▸ **Work to complete**
Beginning at whichever line contains "The members agreed", reproduce each line of the records below word for word, ending with the last, and add nothing.

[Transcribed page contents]
-*-*-

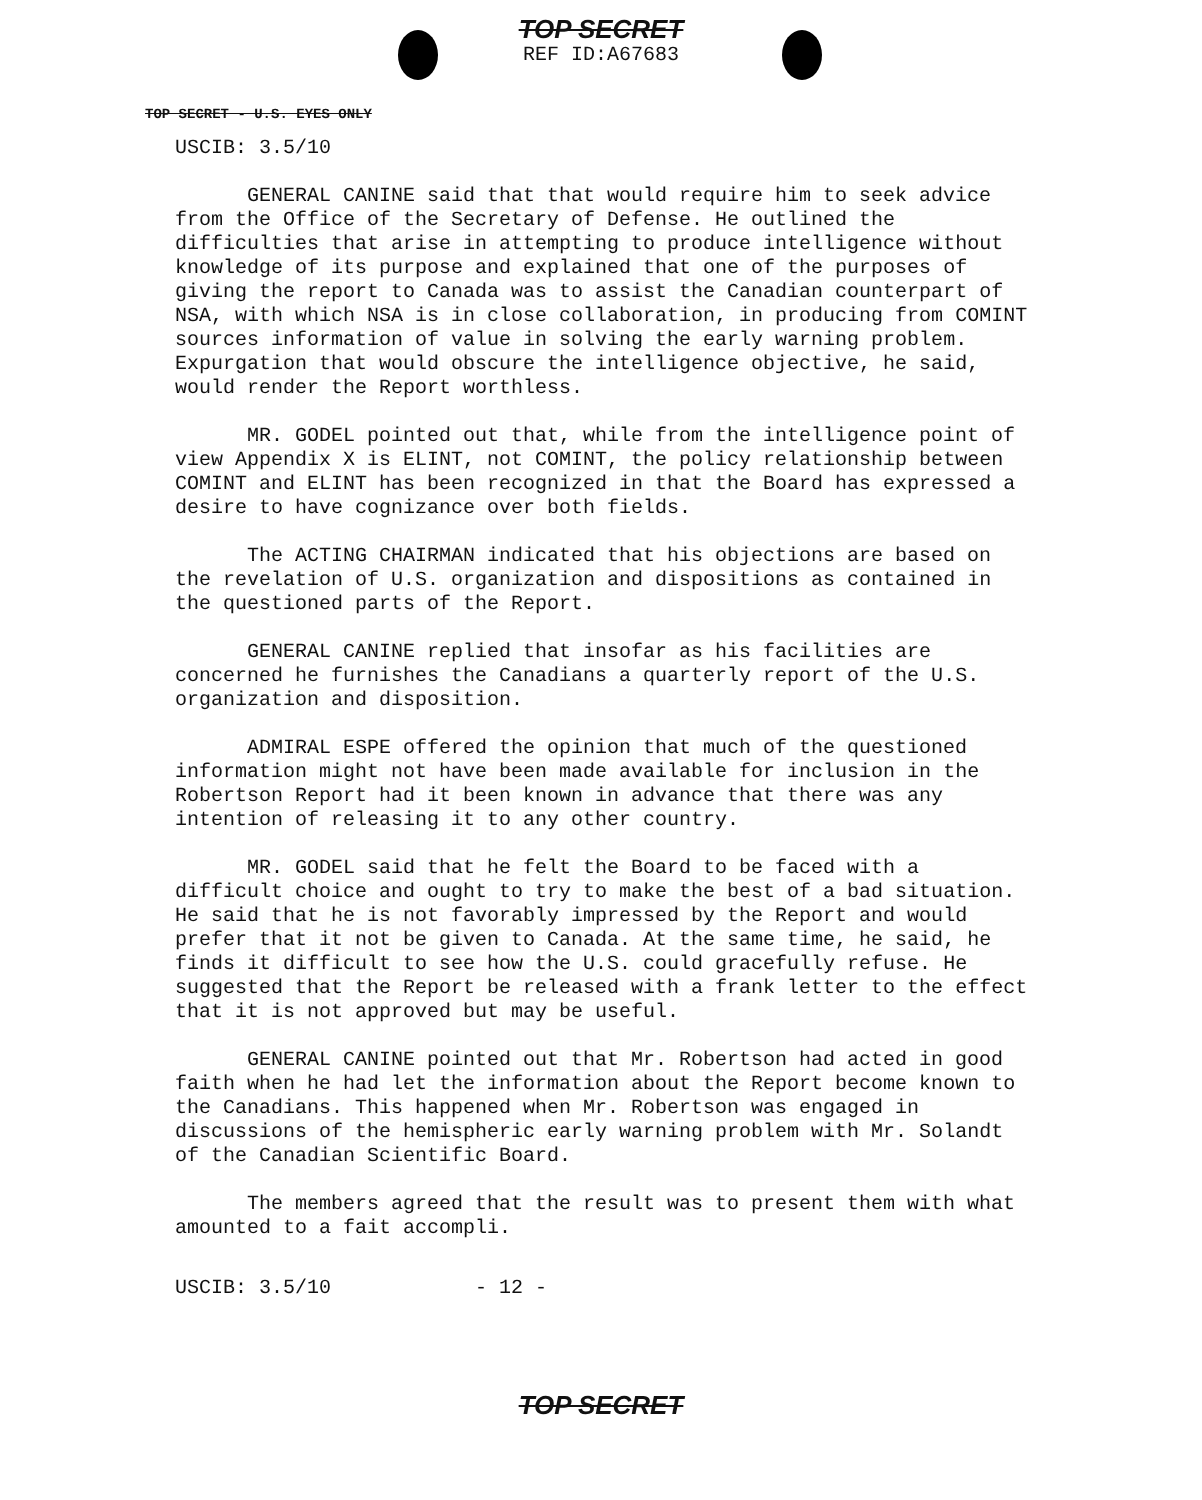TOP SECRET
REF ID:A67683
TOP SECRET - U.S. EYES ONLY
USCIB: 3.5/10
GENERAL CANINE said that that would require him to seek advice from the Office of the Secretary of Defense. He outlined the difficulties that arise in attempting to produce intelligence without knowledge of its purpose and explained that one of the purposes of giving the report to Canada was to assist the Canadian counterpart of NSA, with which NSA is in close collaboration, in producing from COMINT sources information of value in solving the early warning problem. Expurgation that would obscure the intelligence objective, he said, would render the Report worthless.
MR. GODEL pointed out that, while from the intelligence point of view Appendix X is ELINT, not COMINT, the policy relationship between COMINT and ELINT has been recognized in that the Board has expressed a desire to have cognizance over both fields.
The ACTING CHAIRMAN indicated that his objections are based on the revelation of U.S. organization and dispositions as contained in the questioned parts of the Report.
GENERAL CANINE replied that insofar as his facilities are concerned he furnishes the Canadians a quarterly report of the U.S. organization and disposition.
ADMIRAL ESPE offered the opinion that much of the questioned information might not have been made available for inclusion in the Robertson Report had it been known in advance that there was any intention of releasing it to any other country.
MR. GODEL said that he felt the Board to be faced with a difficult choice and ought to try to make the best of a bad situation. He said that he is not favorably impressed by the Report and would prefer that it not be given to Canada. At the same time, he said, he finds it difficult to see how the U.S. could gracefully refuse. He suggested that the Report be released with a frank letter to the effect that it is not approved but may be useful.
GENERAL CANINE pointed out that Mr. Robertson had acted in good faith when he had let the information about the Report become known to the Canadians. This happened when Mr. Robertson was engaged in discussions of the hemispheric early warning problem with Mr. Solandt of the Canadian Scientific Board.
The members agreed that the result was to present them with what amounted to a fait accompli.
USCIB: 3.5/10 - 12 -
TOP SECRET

-*-*-

▸ **Solution for this problem**
The members agreed that the result was to present them with what amounted to a fait accompli.
USCIB: 3.5/10 - 12 -
TOP SECRET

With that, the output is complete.